Performance Worth Watching: The thing about Mirela Balić, though, is that she was great as the scheming Chloe in Elite, and she’s similarly magnetic in Bad Influence as Peyton, who Reese’s friend Lily calls “an upgraded human being, like we’re the beta version, and she’s the 5.0.”
Memorable Dialogue: It only takes about a half-hour of Bad Influence for someone to say to Eros “You’re a bad influence.” But Bad Influence also spends a load of time skirting around the fact that Eros actually isn’t actually the bad influence everyone should be worried about.

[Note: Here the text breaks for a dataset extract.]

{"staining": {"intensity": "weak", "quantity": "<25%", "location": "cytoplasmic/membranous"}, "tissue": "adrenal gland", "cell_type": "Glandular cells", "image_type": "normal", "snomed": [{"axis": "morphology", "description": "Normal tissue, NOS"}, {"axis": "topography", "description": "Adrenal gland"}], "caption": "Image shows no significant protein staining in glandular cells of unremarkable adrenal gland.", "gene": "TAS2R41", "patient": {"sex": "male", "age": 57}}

Sex and Skin: Brief male and female shirtlessness; a love scene in half-darkness.
Our Take: In 2024, Netflix brought us The Tearsmith, a film about forbidden young love, based on a novel that blew up Italian #booktok, from pseudonymous author Erin Doom. And in 2025, Netflix brings us Bad Influence, a film about forbidden young love, based on a novel that blew up Wattpad, from pseudonymous author TeenSpirit. These films arrive on the streamer with their potential audience numbers baked in. What fan of the social media platforms where their source material exploded wouldn’t want to see all of that youthful romance realized on screen? But the same issues of execution that plagued The Tearsmith are a detriment to Bad Influence, as well. While Eléa Rochera and Alberto Olmo look lovely together, and are able to develop some connectivity between Reese and Eros, it’s everything around them that’s shaky. This Influence plays out like a stilted TV drama, scattering obvious chapter headings – rich, absent parents; wealth gap jealousies; overheated teenage gossip as storyline misdirects – throughout the progression of Reese and Eros’s attraction, which was telegraphed from the moment her wealthy father pointed out his daughter to the handsome rogue he hired to “watch” her and said “Don’t even think about it.” While forbidden love will never not be a subject of dramas, Bad Influence doesn’t mess enough with the “forbidden” or the “love” parts to make any of this effectively its own.
Our Call: Bad Influence has hotness and hunkiness going for it. What it doesn’t have is much that kept us interested, beyond the sense of will-they-or-won’t-they excitement at its core. This is a STREAM IT for folding laundry/scrolling phones to.